#### Entries shown

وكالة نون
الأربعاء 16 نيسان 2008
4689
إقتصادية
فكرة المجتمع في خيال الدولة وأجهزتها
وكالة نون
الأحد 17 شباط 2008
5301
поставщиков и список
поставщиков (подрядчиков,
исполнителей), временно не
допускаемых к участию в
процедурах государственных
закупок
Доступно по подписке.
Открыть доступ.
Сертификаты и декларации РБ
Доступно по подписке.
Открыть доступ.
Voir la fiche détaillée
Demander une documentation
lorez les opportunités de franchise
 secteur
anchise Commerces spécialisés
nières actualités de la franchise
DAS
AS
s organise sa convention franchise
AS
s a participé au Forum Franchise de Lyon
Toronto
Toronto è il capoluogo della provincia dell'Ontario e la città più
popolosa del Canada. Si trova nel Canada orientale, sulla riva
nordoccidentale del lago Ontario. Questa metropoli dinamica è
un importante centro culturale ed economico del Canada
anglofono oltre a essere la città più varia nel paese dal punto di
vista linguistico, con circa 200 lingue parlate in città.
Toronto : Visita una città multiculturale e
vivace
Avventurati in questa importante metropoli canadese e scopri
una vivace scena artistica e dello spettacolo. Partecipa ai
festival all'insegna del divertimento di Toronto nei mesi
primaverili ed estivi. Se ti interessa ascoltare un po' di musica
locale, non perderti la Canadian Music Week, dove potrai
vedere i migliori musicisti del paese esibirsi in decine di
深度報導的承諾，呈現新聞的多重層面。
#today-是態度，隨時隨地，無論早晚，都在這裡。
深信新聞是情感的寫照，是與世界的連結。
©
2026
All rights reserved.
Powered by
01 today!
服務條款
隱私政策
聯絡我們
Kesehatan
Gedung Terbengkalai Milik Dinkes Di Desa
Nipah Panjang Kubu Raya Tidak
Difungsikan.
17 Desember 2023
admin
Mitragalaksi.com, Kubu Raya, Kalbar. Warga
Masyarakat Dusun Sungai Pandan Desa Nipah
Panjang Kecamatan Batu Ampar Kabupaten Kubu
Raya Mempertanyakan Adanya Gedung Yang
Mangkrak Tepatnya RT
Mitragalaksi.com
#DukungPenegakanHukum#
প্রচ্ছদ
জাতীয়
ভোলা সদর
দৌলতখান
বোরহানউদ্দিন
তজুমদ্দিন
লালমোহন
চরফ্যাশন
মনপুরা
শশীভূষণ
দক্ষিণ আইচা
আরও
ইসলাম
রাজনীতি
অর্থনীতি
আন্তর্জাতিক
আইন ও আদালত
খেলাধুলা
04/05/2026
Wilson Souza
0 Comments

########

#### Assignment
Filter the entries above down to the lines that hold the word "paese", and copy those lines.

#### Written solution
anglofono oltre a essere la città più varia nel paese dal punto di
vedere i migliori musicisti del paese esibirsi in decine di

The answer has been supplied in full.